With the pictures set aside, return the lines below exactly, beginning at the first and ending at the line containing "[-sid _db_sid_\]".

Data listing
------

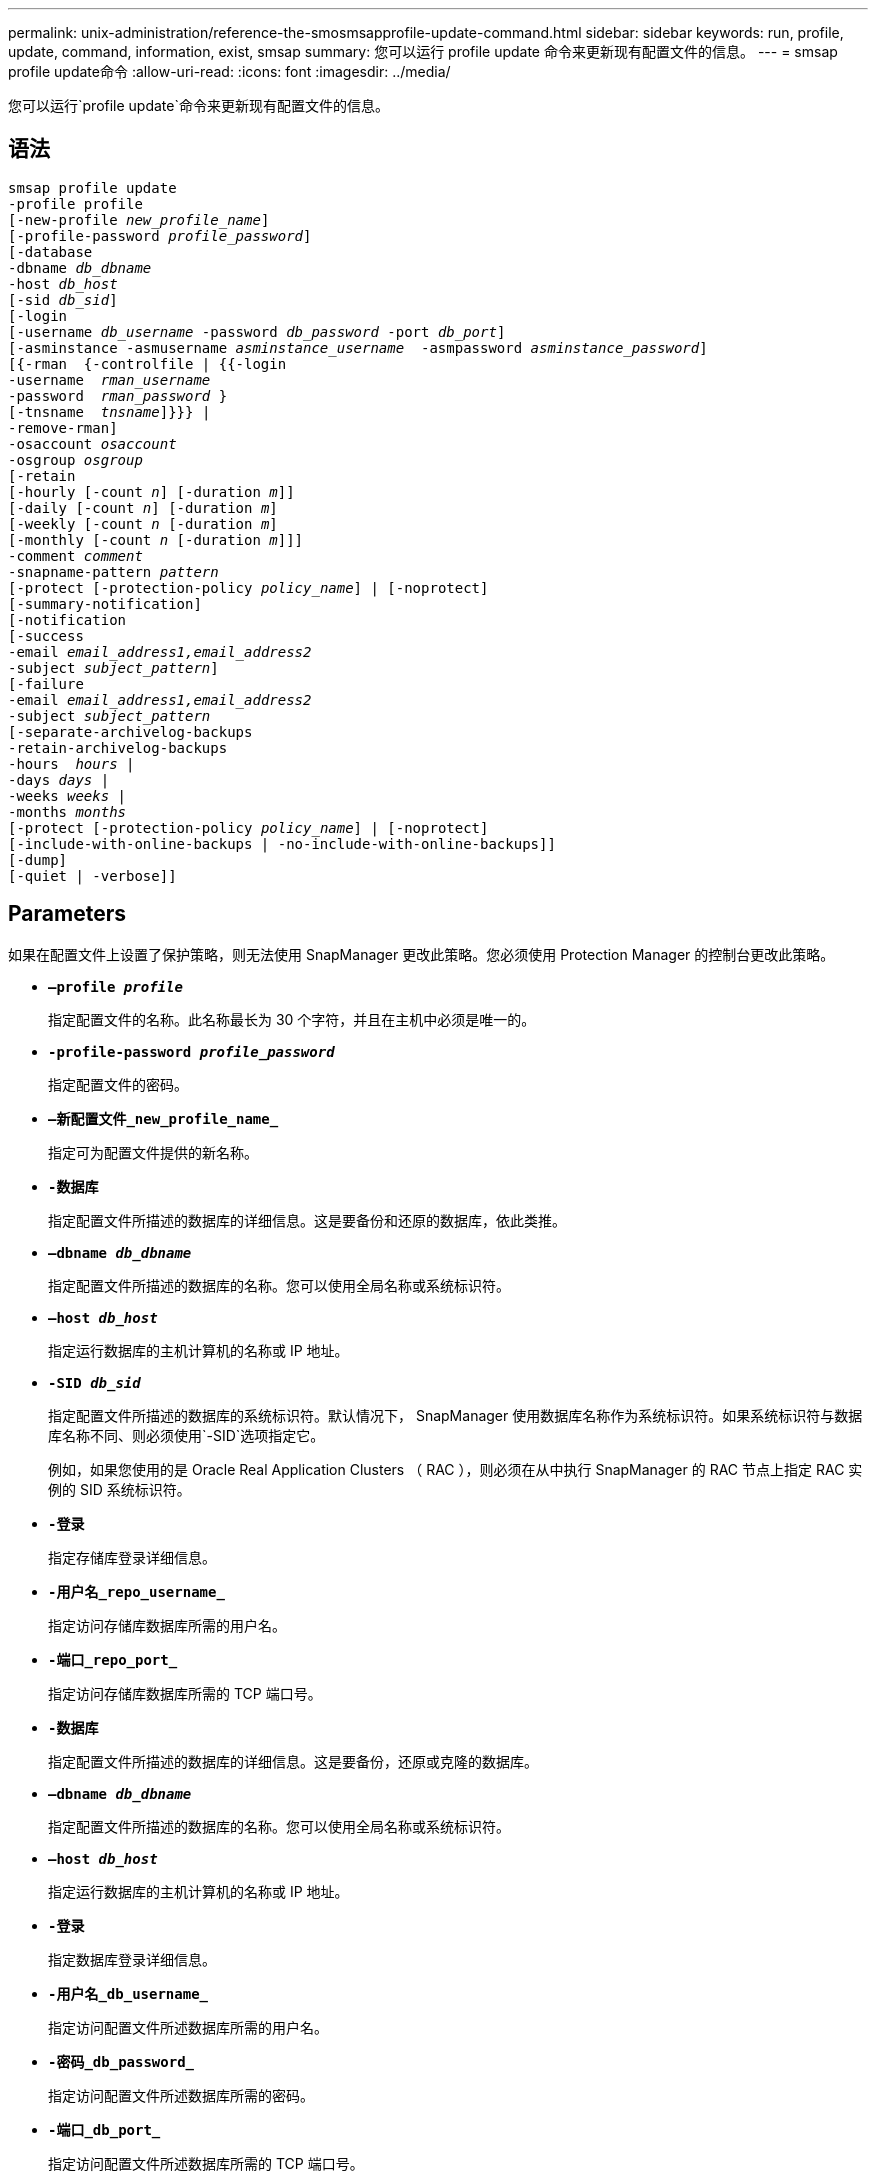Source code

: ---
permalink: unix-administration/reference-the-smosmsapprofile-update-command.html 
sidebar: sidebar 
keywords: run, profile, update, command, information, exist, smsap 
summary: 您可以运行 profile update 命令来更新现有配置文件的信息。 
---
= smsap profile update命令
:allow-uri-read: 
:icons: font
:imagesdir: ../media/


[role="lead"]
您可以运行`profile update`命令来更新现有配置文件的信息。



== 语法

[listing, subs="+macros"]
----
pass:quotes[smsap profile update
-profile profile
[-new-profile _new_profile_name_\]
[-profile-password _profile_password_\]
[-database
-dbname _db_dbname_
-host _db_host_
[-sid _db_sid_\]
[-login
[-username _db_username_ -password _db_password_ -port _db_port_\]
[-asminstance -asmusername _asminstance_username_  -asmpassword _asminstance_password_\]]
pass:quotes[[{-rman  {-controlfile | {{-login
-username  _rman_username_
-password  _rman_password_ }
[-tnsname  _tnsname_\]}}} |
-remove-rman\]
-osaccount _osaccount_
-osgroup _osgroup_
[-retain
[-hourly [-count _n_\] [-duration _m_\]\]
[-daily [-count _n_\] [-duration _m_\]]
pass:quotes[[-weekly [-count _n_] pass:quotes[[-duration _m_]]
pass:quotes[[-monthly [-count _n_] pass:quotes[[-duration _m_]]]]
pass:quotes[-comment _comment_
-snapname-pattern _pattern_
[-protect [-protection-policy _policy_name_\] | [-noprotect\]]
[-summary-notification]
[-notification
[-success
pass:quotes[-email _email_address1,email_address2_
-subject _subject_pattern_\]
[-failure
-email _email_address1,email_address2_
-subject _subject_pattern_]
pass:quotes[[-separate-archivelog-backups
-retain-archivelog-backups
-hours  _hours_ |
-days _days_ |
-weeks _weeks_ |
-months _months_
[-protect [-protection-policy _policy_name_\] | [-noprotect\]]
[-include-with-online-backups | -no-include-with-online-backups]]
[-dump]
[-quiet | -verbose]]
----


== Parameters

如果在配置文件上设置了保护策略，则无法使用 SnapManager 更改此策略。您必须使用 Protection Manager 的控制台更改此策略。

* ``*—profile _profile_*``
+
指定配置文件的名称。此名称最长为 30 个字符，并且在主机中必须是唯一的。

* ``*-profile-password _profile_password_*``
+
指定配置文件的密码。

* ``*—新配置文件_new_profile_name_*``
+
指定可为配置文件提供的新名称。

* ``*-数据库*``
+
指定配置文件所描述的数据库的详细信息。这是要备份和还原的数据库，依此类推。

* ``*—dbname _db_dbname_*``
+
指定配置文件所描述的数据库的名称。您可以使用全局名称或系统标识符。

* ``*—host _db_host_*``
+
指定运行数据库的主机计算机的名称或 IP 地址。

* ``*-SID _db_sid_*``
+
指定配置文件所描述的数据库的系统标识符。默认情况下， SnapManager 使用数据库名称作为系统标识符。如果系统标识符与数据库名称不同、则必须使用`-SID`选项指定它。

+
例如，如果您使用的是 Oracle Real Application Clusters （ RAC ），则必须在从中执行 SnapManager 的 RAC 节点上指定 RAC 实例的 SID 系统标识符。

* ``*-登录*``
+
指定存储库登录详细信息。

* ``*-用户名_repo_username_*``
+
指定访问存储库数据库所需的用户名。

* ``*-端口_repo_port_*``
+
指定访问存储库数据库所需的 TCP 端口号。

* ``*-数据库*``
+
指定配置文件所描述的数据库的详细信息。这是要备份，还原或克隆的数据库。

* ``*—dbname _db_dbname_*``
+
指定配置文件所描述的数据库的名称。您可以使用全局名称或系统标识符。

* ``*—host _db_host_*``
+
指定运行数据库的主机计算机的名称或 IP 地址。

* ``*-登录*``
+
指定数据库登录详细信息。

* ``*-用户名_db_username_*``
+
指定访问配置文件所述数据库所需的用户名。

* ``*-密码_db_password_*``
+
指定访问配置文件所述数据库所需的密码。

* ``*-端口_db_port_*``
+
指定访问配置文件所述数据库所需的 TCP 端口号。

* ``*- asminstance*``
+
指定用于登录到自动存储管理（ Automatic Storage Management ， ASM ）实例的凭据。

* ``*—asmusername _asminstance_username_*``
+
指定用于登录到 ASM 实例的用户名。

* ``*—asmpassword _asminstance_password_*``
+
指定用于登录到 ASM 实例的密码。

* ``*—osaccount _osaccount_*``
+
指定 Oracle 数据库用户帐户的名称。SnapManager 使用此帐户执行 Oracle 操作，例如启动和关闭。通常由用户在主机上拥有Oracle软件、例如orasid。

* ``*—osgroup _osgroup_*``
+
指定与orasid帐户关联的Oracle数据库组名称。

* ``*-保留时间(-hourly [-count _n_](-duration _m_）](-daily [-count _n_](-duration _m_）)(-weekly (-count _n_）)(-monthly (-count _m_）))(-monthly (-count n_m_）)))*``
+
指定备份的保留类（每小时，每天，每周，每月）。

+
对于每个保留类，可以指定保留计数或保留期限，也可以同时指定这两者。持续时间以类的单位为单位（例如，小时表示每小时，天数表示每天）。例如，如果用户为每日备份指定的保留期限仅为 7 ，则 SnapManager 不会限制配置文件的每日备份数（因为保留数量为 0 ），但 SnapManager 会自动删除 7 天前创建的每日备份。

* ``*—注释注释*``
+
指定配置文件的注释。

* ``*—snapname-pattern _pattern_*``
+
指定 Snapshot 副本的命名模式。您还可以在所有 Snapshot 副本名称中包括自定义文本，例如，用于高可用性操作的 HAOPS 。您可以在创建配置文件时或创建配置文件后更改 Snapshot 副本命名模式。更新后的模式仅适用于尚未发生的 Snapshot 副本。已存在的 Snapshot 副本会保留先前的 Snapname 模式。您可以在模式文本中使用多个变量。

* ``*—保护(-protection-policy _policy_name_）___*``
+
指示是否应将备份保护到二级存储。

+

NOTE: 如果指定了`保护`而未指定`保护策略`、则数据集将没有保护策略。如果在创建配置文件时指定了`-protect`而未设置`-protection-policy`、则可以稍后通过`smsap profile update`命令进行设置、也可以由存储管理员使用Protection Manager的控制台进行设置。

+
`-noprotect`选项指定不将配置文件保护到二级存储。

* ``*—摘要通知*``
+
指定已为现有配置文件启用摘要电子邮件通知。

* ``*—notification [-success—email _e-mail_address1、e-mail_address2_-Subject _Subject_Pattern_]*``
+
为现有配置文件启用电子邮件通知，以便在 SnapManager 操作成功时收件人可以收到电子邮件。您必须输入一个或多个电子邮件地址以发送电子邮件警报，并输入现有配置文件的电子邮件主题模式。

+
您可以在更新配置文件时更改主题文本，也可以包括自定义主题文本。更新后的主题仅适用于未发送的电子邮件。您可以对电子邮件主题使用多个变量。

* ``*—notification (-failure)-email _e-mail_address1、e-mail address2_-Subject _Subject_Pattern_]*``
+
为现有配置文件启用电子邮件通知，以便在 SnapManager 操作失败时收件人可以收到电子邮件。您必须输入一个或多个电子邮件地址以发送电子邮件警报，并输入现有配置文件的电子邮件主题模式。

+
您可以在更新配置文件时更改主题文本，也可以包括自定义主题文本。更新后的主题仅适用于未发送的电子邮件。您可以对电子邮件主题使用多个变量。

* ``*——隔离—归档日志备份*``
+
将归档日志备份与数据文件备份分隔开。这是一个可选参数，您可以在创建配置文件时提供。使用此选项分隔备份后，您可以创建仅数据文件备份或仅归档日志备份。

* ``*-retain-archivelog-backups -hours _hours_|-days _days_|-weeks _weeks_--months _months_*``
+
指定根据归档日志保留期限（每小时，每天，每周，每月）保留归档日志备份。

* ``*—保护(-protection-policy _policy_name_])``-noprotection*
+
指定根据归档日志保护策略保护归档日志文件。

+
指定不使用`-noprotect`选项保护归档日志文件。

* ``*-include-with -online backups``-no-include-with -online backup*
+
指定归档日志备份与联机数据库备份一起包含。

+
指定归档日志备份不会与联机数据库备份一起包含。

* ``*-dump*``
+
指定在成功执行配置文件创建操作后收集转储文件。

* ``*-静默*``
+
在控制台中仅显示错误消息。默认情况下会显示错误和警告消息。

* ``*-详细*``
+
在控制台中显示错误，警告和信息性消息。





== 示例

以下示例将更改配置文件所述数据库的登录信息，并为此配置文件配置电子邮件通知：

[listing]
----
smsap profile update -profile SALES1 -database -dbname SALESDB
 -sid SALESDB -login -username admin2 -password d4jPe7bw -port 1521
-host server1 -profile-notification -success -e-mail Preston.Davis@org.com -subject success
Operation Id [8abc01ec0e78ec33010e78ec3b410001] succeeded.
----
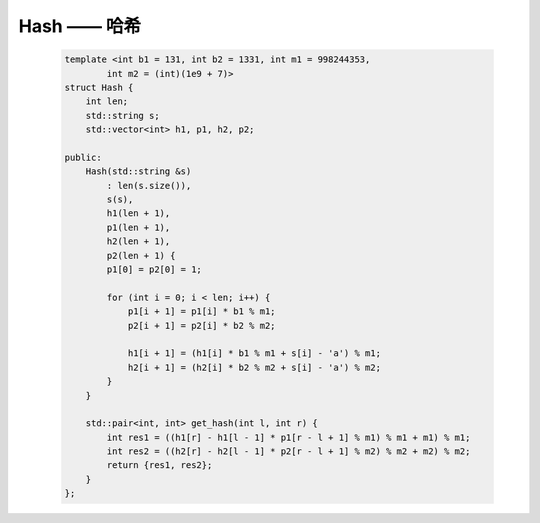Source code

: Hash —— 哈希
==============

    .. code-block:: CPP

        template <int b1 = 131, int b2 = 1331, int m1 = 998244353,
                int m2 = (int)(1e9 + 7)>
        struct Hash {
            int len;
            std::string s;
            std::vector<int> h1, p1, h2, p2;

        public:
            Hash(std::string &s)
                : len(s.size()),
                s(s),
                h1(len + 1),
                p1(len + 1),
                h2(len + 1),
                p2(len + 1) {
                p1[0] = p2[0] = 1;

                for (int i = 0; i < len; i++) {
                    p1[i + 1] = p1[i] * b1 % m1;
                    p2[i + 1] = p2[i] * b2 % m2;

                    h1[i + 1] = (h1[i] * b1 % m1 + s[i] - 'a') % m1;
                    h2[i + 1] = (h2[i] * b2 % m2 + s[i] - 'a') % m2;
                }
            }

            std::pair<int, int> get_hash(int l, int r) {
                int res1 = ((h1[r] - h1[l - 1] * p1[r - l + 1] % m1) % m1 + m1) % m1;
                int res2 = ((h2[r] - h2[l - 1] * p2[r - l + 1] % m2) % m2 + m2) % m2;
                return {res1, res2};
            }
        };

------

Solution for this task
Source code

: ---
permalink: unix-administration/reference-the-smosmsapprofile-update-command.html 
sidebar: sidebar 
keywords: run, profile, update, command, information, exist, smsap 
summary: 您可以运行 profile update 命令来更新现有配置文件的信息。 
---
= smsap profile update命令
:allow-uri-read: 
:icons: font
:imagesdir: ../media/


[role="lead"]
您可以运行`profile update`命令来更新现有配置文件的信息。



== 语法

[listing, subs="+macros"]
----
pass:quotes[smsap profile update
-profile profile
[-new-profile _new_profile_name_\]
[-profile-password _profile_password_\]
[-database
-dbname _db_dbname_
-host _db_host_
[-sid _db_sid_\]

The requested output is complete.